## Task brief
Give back every entry, copied exactly.

Items from a data source

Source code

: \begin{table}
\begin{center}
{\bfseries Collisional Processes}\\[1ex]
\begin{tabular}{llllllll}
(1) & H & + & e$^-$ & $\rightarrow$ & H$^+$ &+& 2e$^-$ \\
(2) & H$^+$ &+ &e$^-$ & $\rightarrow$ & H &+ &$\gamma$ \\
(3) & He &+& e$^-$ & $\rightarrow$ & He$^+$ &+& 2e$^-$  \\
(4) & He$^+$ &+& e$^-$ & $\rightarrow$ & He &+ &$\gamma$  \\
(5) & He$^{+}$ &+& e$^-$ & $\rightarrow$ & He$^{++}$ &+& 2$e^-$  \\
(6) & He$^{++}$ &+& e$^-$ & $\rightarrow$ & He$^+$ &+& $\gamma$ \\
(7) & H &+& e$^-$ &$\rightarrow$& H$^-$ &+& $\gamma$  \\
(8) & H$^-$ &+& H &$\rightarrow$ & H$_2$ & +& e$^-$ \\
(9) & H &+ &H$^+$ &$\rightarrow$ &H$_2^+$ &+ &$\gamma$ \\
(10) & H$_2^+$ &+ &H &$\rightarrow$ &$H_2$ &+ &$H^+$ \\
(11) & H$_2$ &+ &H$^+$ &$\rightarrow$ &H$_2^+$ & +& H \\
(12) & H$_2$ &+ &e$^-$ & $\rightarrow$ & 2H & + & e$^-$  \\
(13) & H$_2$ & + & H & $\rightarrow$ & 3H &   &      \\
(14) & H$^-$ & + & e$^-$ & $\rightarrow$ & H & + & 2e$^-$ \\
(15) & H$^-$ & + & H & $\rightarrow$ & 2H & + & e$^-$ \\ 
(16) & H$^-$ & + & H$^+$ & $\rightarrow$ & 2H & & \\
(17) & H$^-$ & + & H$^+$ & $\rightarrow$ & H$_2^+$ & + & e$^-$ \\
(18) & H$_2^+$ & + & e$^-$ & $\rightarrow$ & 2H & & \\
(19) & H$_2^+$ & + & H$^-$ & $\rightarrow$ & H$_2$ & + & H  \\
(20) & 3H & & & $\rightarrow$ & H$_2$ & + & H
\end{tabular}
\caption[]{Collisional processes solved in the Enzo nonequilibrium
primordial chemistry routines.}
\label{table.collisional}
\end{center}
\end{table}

## Written answer
Source code

: \begin{table}
\begin{center}
{\bfseries Collisional Processes}\\[1ex]
\begin{tabular}{llllllll}
(1) & H & + & e$^-$ & $\rightarrow$ & H$^+$ &+& 2e$^-$ \\
(2) & H$^+$ &+ &e$^-$ & $\rightarrow$ & H &+ &$\gamma$ \\
(3) & He &+& e$^-$ & $\rightarrow$ & He$^+$ &+& 2e$^-$  \\
(4) & He$^+$ &+& e$^-$ & $\rightarrow$ & He &+ &$\gamma$  \\
(5) & He$^{+}$ &+& e$^-$ & $\rightarrow$ & He$^{++}$ &+& 2$e^-$  \\
(6) & He$^{++}$ &+& e$^-$ & $\rightarrow$ & He$^+$ &+& $\gamma$ \\
(7) & H &+& e$^-$ &$\rightarrow$& H$^-$ &+& $\gamma$  \\
(8) & H$^-$ &+& H &$\rightarrow$ & H$_2$ & +& e$^-$ \\
(9) & H &+ &H$^+$ &$\rightarrow$ &H$_2^+$ &+ &$\gamma$ \\
(10) & H$_2^+$ &+ &H &$\rightarrow$ &$H_2$ &+ &$H^+$ \\
(11) & H$_2$ &+ &H$^+$ &$\rightarrow$ &H$_2^+$ & +& H \\
(12) & H$_2$ &+ &e$^-$ & $\rightarrow$ & 2H & + & e$^-$  \\
(13) & H$_2$ & + & H & $\rightarrow$ & 3H &   &      \\
(14) & H$^-$ & + & e$^-$ & $\rightarrow$ & H & + & 2e$^-$ \\
(15) & H$^-$ & + & H & $\rightarrow$ & 2H & + & e$^-$ \\ 
(16) & H$^-$ & + & H$^+$ & $\rightarrow$ & 2H & & \\
(17) & H$^-$ & + & H$^+$ & $\rightarrow$ & H$_2^+$ & + & e$^-$ \\
(18) & H$_2^+$ & + & e$^-$ & $\rightarrow$ & 2H & & \\
(19) & H$_2^+$ & + & H$^-$ & $\rightarrow$ & H$_2$ & + & H  \\
(20) & 3H & & & $\rightarrow$ & H$_2$ & + & H
\end{tabular}
\caption[]{Collisional processes solved in the Enzo nonequilibrium
primordial chemistry routines.}
\label{table.collisional}
\end{center}
\end{table}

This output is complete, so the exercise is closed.